START Data provided

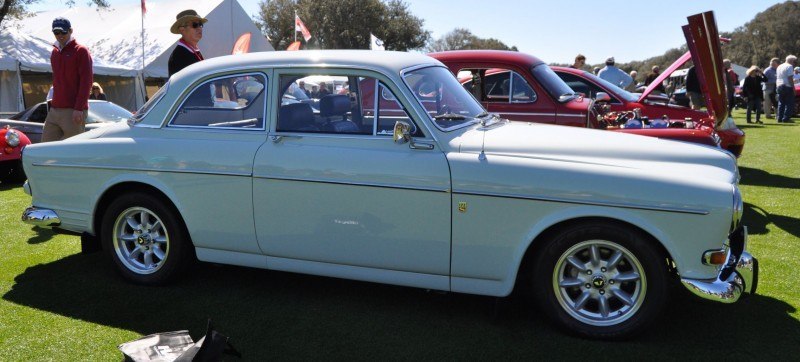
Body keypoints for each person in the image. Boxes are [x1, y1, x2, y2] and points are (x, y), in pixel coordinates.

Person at [41, 17, 93, 143]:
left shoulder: (81, 51)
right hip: (55, 109)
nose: (60, 35)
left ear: (70, 31)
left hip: (73, 110)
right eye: (56, 32)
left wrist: (79, 108)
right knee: (45, 148)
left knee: (72, 151)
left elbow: (86, 82)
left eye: (63, 32)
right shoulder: (54, 53)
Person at [168, 9, 207, 77]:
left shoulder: (191, 50)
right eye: (194, 25)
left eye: (200, 24)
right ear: (182, 30)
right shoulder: (179, 56)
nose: (199, 28)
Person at [776, 55, 796, 123]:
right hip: (787, 86)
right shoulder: (789, 66)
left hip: (779, 85)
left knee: (781, 103)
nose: (794, 63)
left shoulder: (779, 66)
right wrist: (793, 88)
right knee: (789, 103)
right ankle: (786, 118)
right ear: (791, 61)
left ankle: (779, 117)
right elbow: (790, 78)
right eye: (794, 61)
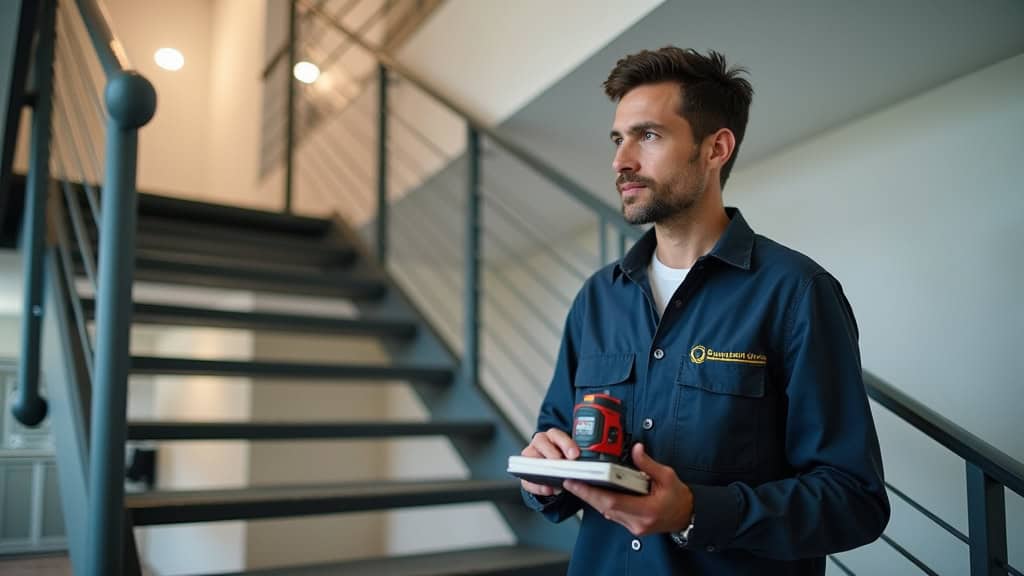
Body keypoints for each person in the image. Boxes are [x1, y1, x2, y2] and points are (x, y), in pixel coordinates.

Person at [520, 46, 890, 575]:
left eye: (648, 135)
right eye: (618, 139)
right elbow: (557, 448)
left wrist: (697, 512)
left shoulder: (797, 293)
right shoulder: (597, 298)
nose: (621, 160)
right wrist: (543, 475)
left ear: (715, 148)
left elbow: (854, 500)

END Data provided

* _Problem requirements_
Given the records above, return exactly the lines starting at the line containing "right knee: (45, 148)" and ending at the line containing "nose: (199, 28)", including both.

* _Output for this task_
right knee: (45, 148)
left knee: (72, 151)
left elbow: (86, 82)
left eye: (63, 32)
right shoulder: (54, 53)
Person at [168, 9, 207, 77]:
left shoulder: (191, 50)
right eye: (194, 25)
left eye: (200, 24)
right ear: (182, 30)
right shoulder: (179, 56)
nose: (199, 28)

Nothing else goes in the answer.